The project focuses on two main areas. Firstly, it addresses the estimation of conditional covariances for big data utilizing bandwidth selection through cross-validation techniques. These covariances provide a basis for subsequently applied damage detection schemes such as principal component analysis or Mahalanobis distance. Secondly, the project centers on a functional data approach considering the sensor measurements as functional data. Here, we apply and validate regression models utilizing open-source software and develop quality control charts.

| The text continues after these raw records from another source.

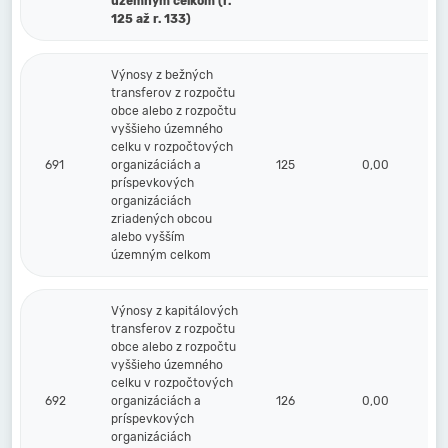
územným celkom (r.
125 až r. 133)
Výnosy z bežných
transferov z rozpočtu
obce alebo z rozpočtu
vyššieho územného
celku v rozpočtových
691
organizáciách a
125
0,00
príspevkových
organizáciách
zriadených obcou
alebo vyšším
územným celkom
Výnosy z kapitálových
transferov z rozpočtu
obce alebo z rozpočtu
vyššieho územného
celku v rozpočtových
692
organizáciách a
126
0,00
príspevkových
organizáciách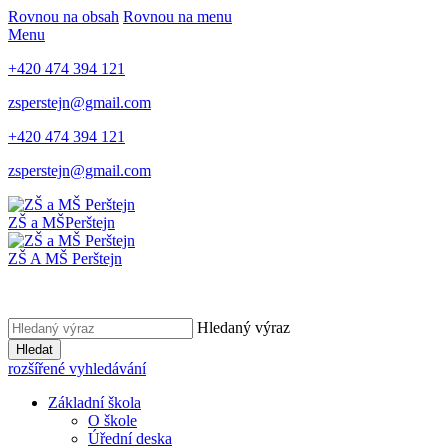
Rovnou na obsah
Rovnou na menu
Menu
+420 474 394 121
zsperstejn@gmail.com
+420 474 394 121
zsperstejn@gmail.com
ZŠ a MŠ
Perštejn
ZŠ A MŠ Perštejn
Hledaný výraz
Hledat
rozšířené vyhledávání
Základní škola
O škole
Úřední deska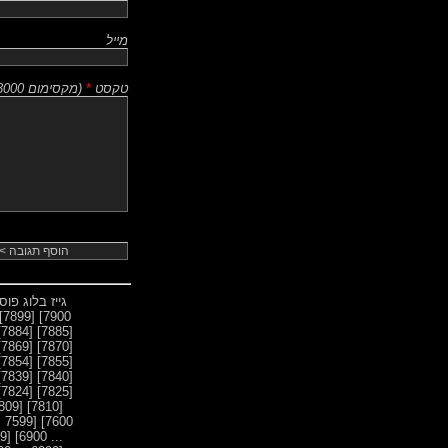
מייל
טקסט
*
(
מקסימום 3000 תווים
גייז בלוג פו
[7899]
7900]
[7884]
[7885]
[7869]
[7870]
[7854]
[7855]
[7839]
[7840]
[7824]
[7825]
[7809]
[7810]
[7599 ... 7500]
7600]
[6899 ... 6800]
... 6900]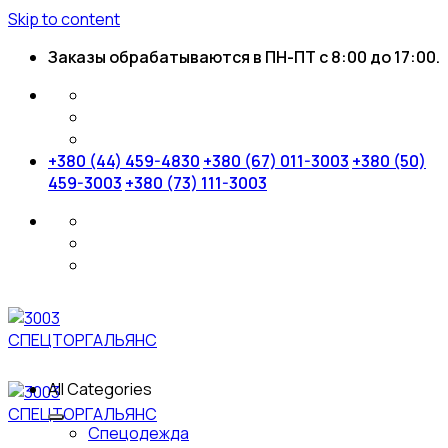
Skip to content
Заказы обрабатываются в ПН-ПТ с 8:00 до 17:00.
+380 (44) 459-4830
+380 (67) 011-3003
+380 (50)
459-3003
+380 (73) 111-3003
All Categories
Спецодежда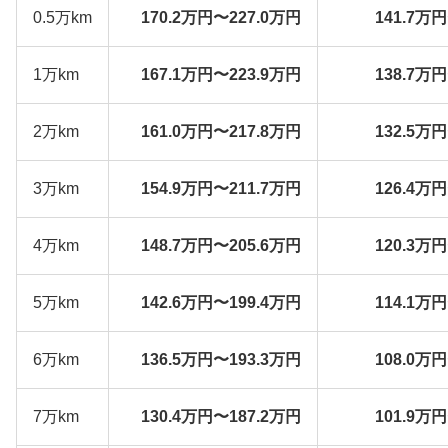
0.5万km
170.2万円〜227.0万円
141.7万
1万km
167.1万円〜223.9万円
138.7万
2万km
161.0万円〜217.8万円
132.5万
3万km
154.9万円〜211.7万円
126.4万
4万km
148.7万円〜205.6万円
120.3万
5万km
142.6万円〜199.4万円
114.1万
6万km
136.5万円〜193.3万円
108.0万
7万km
130.4万円〜187.2万円
101.9万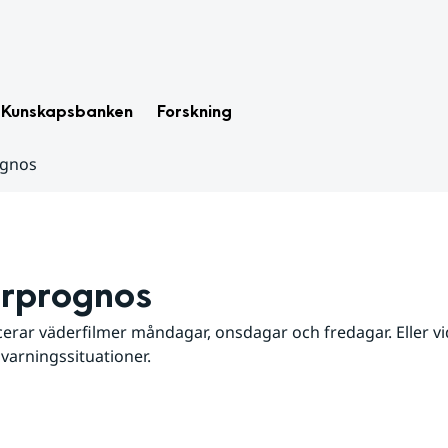
Kunskapsbanken
Forskning
ognos
rprognos
erar väderfilmer måndagar, onsdagar och fredagar. Eller vid
 varningssituationer.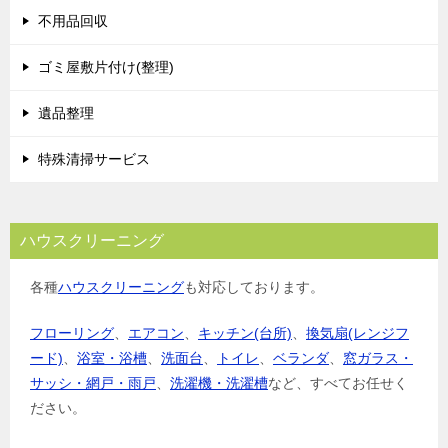
不用品回収
ゴミ屋敷片付け(整理)
遺品整理
特殊清掃サービス
ハウスクリーニング
各種
ハウスクリーニング
も対応しております。
フローリング
、
エアコン
、
キッチン(台所)
、
換気扇(レンジフ
ード)
、
浴室・浴槽
、
洗面台
、
トイレ
、
ベランダ
、
窓ガラス・
サッシ・網戸・雨戸
、
洗濯機・洗濯槽
など、すべてお任せく
ださい。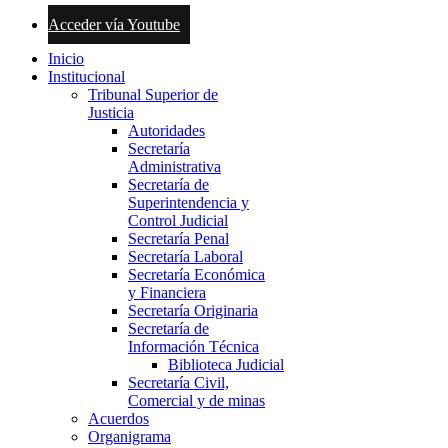
Acceder vía Youtube
Inicio
Institucional
Tribunal Superior de
Justicia
Autoridades
Secretaría
Administrativa
Secretaría de
Superintendencia y
Control Judicial
Secretaría Penal
Secretaría Laboral
Secretaría Económica
y Financiera
Secretaría Originaria
Secretaría de
Información Técnica
Biblioteca Judicial
Secretaría Civil,
Comercial y de minas
Acuerdos
Organigrama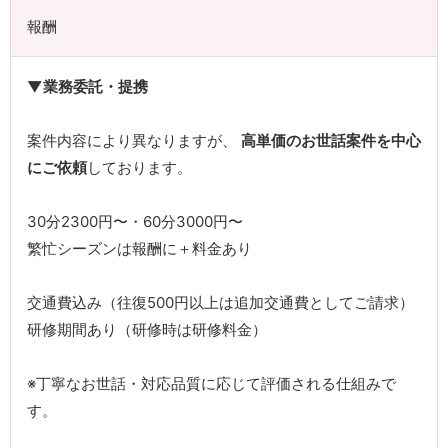
報酬
▼業務委託・提携
案件内容により異なりますが、
高単価のお世話案件を中心
にご依頼
しております。
30分2300円〜・60分3000円〜
繁忙シーズンは報酬に＋料金あり
交通費込み（往復500円以上は追加交通費としてご請求）
研修期間あり（研修時は研修料金）
※丁寧なお世話・対応品質に応じて評価される仕組みで
す。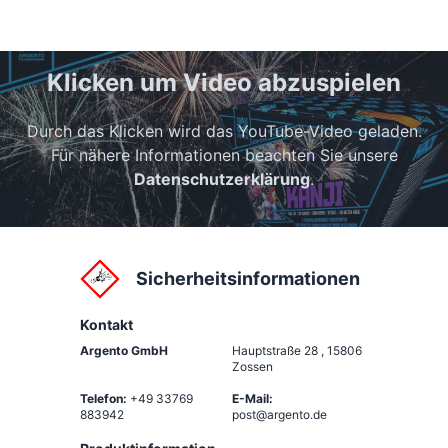
Klicken um Video abzuspielen
Durch das Klicken wird das YouTube-Video geladen.
Für nähere Informationen beachten Sie unsere
Datenschutzerklärung
.
Sicherheitsinformationen
Kontakt
Argento GmbH
Hauptstraße 28
,
15806
Zossen
Telefon:
+49 33769
E-Mail:
883942
post@argento.de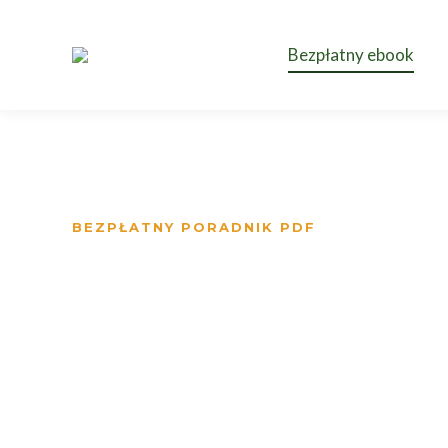
Bezpłatny ebook
BEZPŁATNY PORADNIK PDF
Zdrowe żywieni
bezpłatny pora
Dowiedz się, jak krok po kroku ułożyć zbilansowaną di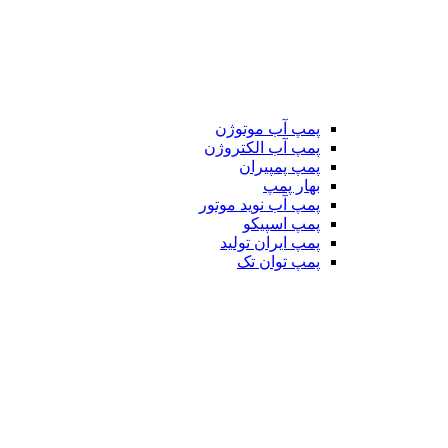
پمپ آب موتوژن
پمپ آب الکتروژن
پمپ پمپیران
بهار پمپ
پمپ آب نوید موتور
پمپ اسپیکو
پمپ ایران تولید
پمپ توان تک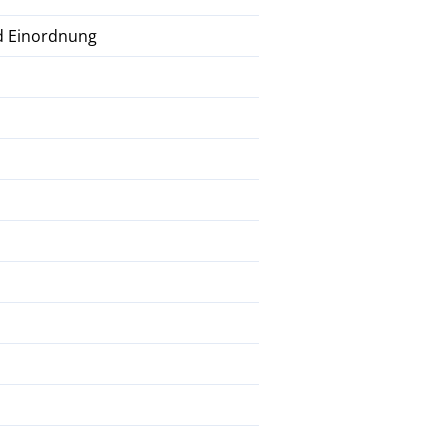
d Einordnung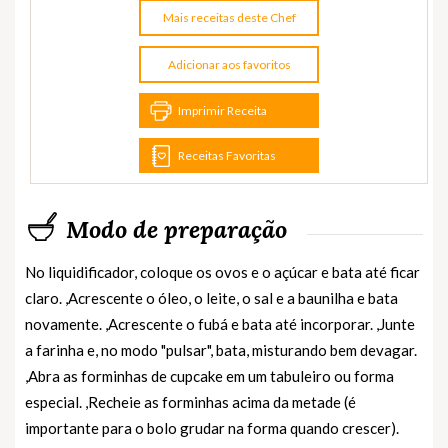
Mais receitas deste Chef
Adicionar aos favoritos
Imprimir Receita
Receitas Favoritas
Modo de preparação
No liquidificador, coloque os ovos e o açúcar e bata até ficar
claro. ,Acrescente o óleo, o leite, o sal e a baunilha e bata
novamente. ,Acrescente o fubá e bata até incorporar. ,Junte
a farinha e, no modo "pulsar", bata, misturando bem devagar.
,Abra as forminhas de cupcake em um tabuleiro ou forma
especial. ,Recheie as forminhas acima da metade (é
importante para o bolo grudar na forma quando crescer).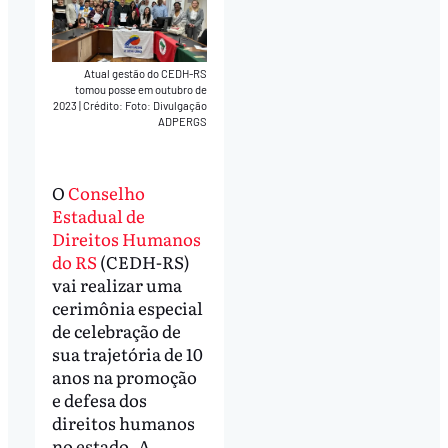
Atual gestão do CEDH-RS
tomou posse em outubro de
2023
|
Crédito: Foto: Divulgação
ADPERGS
O
Conselho
Estadual de
Direitos Humanos
do RS
(CEDH-RS)
vai realizar uma
cerimônia especial
de celebração de
sua trajetória de 10
anos na promoção
e defesa dos
direitos humanos
no estado. A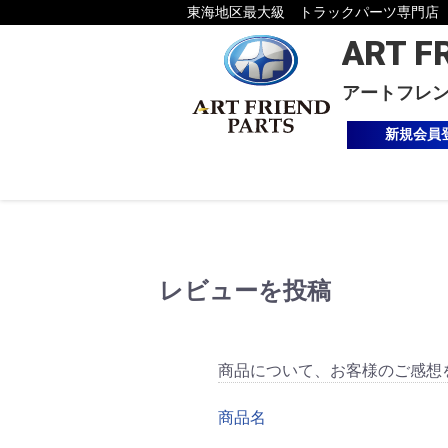
東海地区最大級 トラックパーツ専門店
ART F
アートフレ
新規会員
レビューを投稿
商品について、お客様のご感想
商品名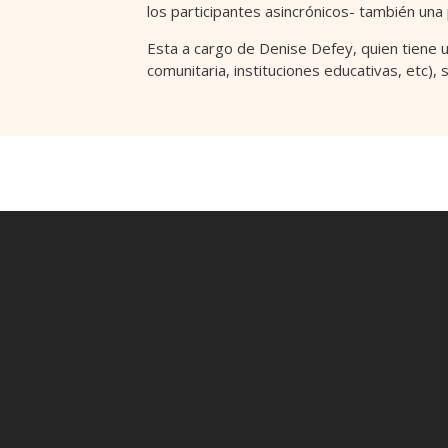
los participantes asincrónicos- también una 
Esta a cargo de Denise Defey, quien tiene un
comunitaria, instituciones educativas, etc),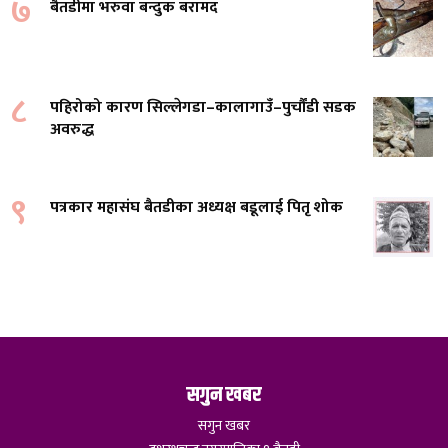
७
बैतडीमा भरुवा बन्दुक बरामद
८
पहिरोको कारण सिल्लेगडा–कालागाउँ–पुर्चौंडी सडक
अवरुद्ध
९
पत्रकार महासंघ बैतडीका अध्यक्ष बडूलाई पितृ शोक
सगुन खबर
सगुन खबर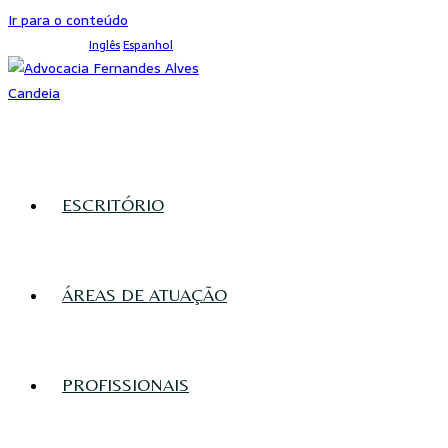
Ir para o conteúdo
Inglês
Espanhol
ESCRITÓRIO
ÁREAS DE ATUAÇÃO
PROFISSIONAIS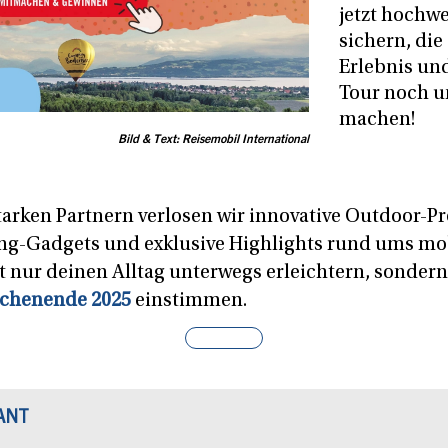
jetzt hochwe
sichern, di
Erlebnis un
Tour noch u
machen!
Bild & Text: Reisemobil International
rken Partnern verlosen wir innovative Outdoor-Pr
g-Gadgets und exklusive Highlights rund ums mob
t nur deinen Alltag unterwegs erleichtern, sondern 
chenende 2025
einstimmen.
ANT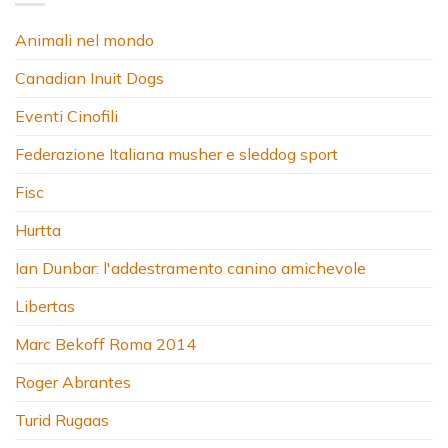
Animali nel mondo
Canadian Inuit Dogs
Eventi Cinofili
Federazione Italiana musher e sleddog sport
Fisc
Hurtta
Ian Dunbar: l'addestramento canino amichevole
Libertas
Marc Bekoff Roma 2014
Roger Abrantes
Turid Rugaas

Given the massive size of the data set (100-1000 Hz data for 1.5 years from multiple sensors) and the need for concurrent computations by multiple users, the HPC cluster HSUper is a suitable choice. Its capabilities are necessary to handle individual scripts’ memory consumption and extensive runtime. Collaboration with the hpc.bw-Team is expected to facilitate the transfer of existing shared memory parallel scripts, primarily written in R, Rcpp, and Armadillo, to distributed and shared parallel memory implementations using the required tools on the HSUper cluster. Additionally, the collaboration aims to apply the acquired knowledge to other bridge datasets, including the two reference structures ”Stader Straße“ and ”Vahrendorfer Stadtweg“ within the dtec.bw SHM-project. For more details, see SHM. This collaboration will greatly enhance the efficiency and scalability of the statistical modeling process and contribute to the broader field of infrastructure monitoring.